Tuesday, July 13, 2004

Senate Iraq Report Censored... With a Scanner?

From Technology Review

Senate Iraq Report Censored... With a Scanner?
posted by Simson Garfinkel @ 7/10/2004 12:02:56 PM

Over the past few years there have been numerous cases in which classified information has leaked to the public domain because it was censored using Adobe Acrobat’s "black box" feature.

Well, you won’t be able to find text-under-the-image on the version of the report handed out by the Senate intelligence committee (http://intelligence.senate.gov/). That’s because the report on their home page was scanned and the scan was put up for download!

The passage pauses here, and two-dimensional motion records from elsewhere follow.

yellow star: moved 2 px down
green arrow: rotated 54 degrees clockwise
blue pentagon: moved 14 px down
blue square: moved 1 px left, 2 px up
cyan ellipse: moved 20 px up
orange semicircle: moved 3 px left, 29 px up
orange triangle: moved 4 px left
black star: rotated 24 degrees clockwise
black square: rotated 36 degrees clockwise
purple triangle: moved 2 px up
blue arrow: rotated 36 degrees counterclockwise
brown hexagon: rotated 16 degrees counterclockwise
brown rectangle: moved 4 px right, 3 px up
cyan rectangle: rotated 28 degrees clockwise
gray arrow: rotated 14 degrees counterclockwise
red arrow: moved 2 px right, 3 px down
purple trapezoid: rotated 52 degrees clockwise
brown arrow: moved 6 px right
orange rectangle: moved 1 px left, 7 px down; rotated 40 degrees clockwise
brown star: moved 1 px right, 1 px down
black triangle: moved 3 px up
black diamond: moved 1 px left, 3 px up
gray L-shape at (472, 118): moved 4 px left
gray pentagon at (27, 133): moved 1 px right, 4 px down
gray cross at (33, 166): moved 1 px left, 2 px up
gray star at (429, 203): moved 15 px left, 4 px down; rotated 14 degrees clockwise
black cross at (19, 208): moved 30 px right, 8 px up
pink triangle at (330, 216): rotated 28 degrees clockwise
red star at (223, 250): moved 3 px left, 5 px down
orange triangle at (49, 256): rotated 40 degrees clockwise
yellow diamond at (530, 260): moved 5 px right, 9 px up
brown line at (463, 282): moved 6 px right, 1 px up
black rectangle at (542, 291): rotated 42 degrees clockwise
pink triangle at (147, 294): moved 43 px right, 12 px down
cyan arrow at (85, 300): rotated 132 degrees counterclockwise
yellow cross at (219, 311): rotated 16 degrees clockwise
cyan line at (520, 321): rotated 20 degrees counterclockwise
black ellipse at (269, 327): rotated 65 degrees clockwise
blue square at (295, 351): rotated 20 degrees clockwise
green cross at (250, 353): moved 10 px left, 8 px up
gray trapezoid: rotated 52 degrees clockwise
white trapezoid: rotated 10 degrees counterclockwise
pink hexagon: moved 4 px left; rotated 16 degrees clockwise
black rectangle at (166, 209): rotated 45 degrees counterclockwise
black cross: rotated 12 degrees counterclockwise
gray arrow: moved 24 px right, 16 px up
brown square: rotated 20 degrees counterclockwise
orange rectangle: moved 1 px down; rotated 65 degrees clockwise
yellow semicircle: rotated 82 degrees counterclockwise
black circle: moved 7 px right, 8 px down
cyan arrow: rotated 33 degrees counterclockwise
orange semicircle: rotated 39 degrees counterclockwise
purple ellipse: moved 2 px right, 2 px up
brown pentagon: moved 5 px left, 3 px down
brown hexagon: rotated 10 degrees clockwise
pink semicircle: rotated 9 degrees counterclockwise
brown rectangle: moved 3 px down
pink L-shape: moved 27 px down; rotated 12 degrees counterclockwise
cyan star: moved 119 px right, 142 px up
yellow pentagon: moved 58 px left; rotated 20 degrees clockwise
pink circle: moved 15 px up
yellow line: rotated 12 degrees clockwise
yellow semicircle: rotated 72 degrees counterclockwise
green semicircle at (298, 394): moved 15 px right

This is one way to make sure that nobody can recover the underlying material. Unfortunately, it also produces a report that’s 23.4MB in length --- probably 10x longer than it needs to be. And, even worse, the report isn’t searchable.

As a public service, I have OCR’ed the report and put up two versions for download.

http://web.mit.edu/simsong/www/iraqreport2-textunder.pdf is a copy of the scan but with OCR applied, with the text underneath the original images. It has all the fidelity of the original report but you can search it. No clue why this version of the report is half the size of the original.

http://web.mit.edu/simsong/www/iraqreport2-ocr.pdf is just the OCR’ed text. It’s 4.3MB in length. There are many random OCR errors, including occasional bold text that should be something else, but it’s pretty reasonable, easy to search. and quick to download.